Robert Delaunay

His early work was dependent on impressionism and neo-impressionism; then came the impact of Cezanne and some awareness of early cubism, also an impulse towards bright color from the young Russian painter, Sonia Terk, who became his wife in 1910.

From 1909 he was painting series – Saint-Severin, Eiffel Tower, The City – in which rhythmically disrupted or patterned forms display increasingly vivid colors, the subject being abstracted to convey excitement and joy.

His large The City of Paris, shown early in 1912, is a synthetic image in which the Eiffel Tower, a view of Paris derived from Henri Rousseau, and figures of the Three Graces celebrate the city. That year he approached abstraction in a long series of window paintings based on a postcard view of the roofs of Paris, and then a series of disk paintings in which large and smalt forms in sonorous colors interact to suggest movement and space: subtitles refer us to sun and moon and imply a vision of sky or cosmos.

His earlier work now appeared destructive; the new was constructive, not fragmenting objects but presenting harmonies addressed, like music, directly to our senses. Apollinaire, a close friend at this time, championed this musical art and presented Delaunay as chief of a new movement which he named orphism.

Delaunay had been exhibiting at Salons and group shows. In 1912 he had his first one-man shows, in Paris and Zurich His show in the Sturm Gallery, Berlin, in January 1913, included a new type of Delaunay painting, The Cartiff Team, in which rugby players copied from a newspaper photograph are backed by the Eiffel Tower, Paris’s large ferris wheel, an aero plane and bright hoardings to make a joyful composition from topical and popular material.
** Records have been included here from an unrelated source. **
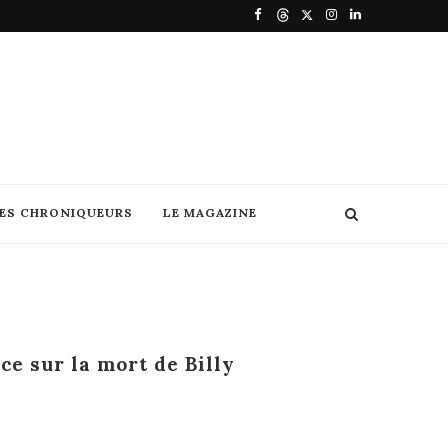
DES CHRONIQUEURS
LE MAGAZINE
ce sur la mort de Billy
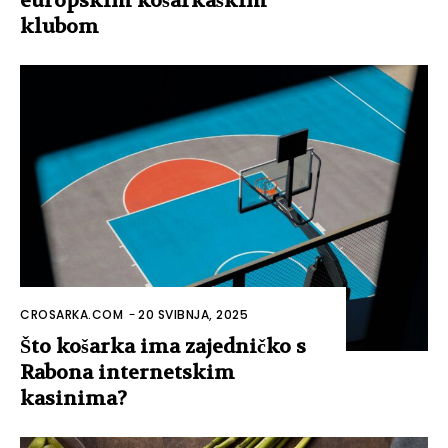
europskim košarkaškim
klubom
CROSARKA.COM
-
20 SVIBNJA, 2025
Što košarka ima zajedničko s
Rabona internetskim
kasinima?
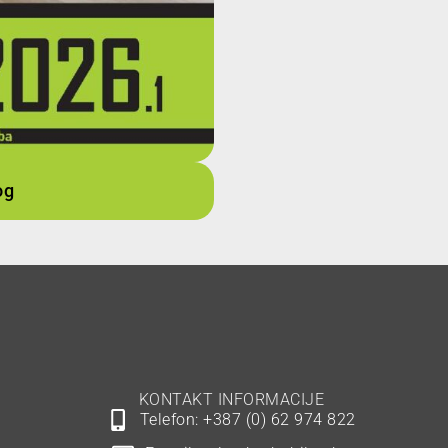
og
KONTAKT INFORMACIJE
Telefon: +387 (0) 62 974 822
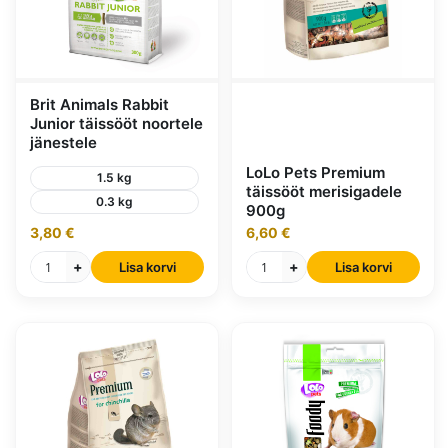
Brit Animals Rabbit
Junior täissööt noortele
jänestele
LoLo Pets Premium
1.5 kg
täissööt merisigadele
0.3 kg
900g
3,80 €
6,60 €
+
+
Lisa korvi
Lisa korvi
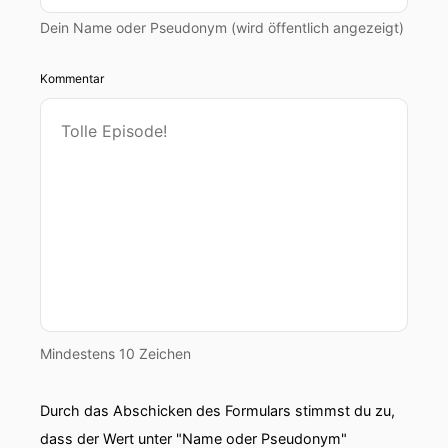
Dein Name oder Pseudonym (wird öffentlich angezeigt)
Kommentar
Mindestens 10 Zeichen
Durch das Abschicken des Formulars stimmst du zu,
dass der Wert unter "Name oder Pseudonym"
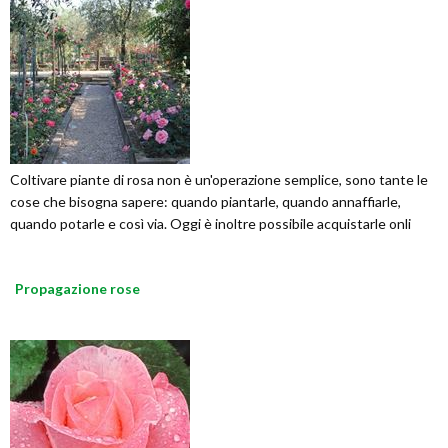
Coltivare piante di rosa non è un'operazione semplice, sono tante le
cose che bisogna sapere: quando piantarle, quando annaffiarle,
quando potarle e così via. Oggi è inoltre possibile acquistarle onli
Propagazione rose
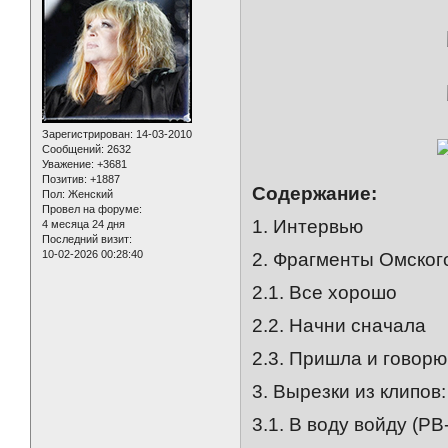
Зарегистрирован
: 14-03-2010
Сообщений:
2632
Уважение:
+3681
Позитив:
+1887
Содержание:
Пол:
Женский
Провел на форуме:
1. Интервью
4 месяца 24 дня
Последний визит:
10-02-2026 00:28:40
2. Фрагменты Омског
2.1. Все хорошо
2.2. Начни сначала
2.3. Пришла и говорю
3. Вырезки из клипов:
3.1. В воду войду (РВ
His Homage to Bleriot, the pioneer of flying is a composite work in which colourful images of aeroplanes and the Eiffel Tower together with disks and haloes of color speak of progress and adventure. Delaunay was attempting to reach a wider public and to this end combined avant-garde methods with others derived from religious and folk art. His success in Paris was limited. The futurists, however, were stimulated by his dynamic version of cubism, and in Germany his paintings were admired for their lyrical, expressive character: his show in the Sturm Gallery in Berlin was followed, later the same year, by a large Robert and Sonia Delaunay section in its First German Autumn Salon. In Poland and Russia too, Delaunay’s work was much noticed.

The Delaunays spent 1914-20 in Spain and Portugal. Robert now turned to more traditional subjects, still lifes, figures etc., still stressing pattern and color. His example and presence created something of a Delaunay school in the peninsula.

Back in Paris in 1920, Delaunay home again became a center for artists and writers.

In 1931, he contributed a large painting to the International Paris Exhibition of Decorative Arts. By 1930 his work was wholly abstract, presenting color rhythms through disks and haloes, sometimes now in low relief. During the 1930s his work became more widely known through French national and American purchases.

In 1937, he directed the decoration of the aeronautics and railway pavilions at Paris’s World Exhibition. His last major works, mostly vertical and diagonal stacks of disks and haloes of color joined in a rhythmical design, are often entitled Rhythm without End.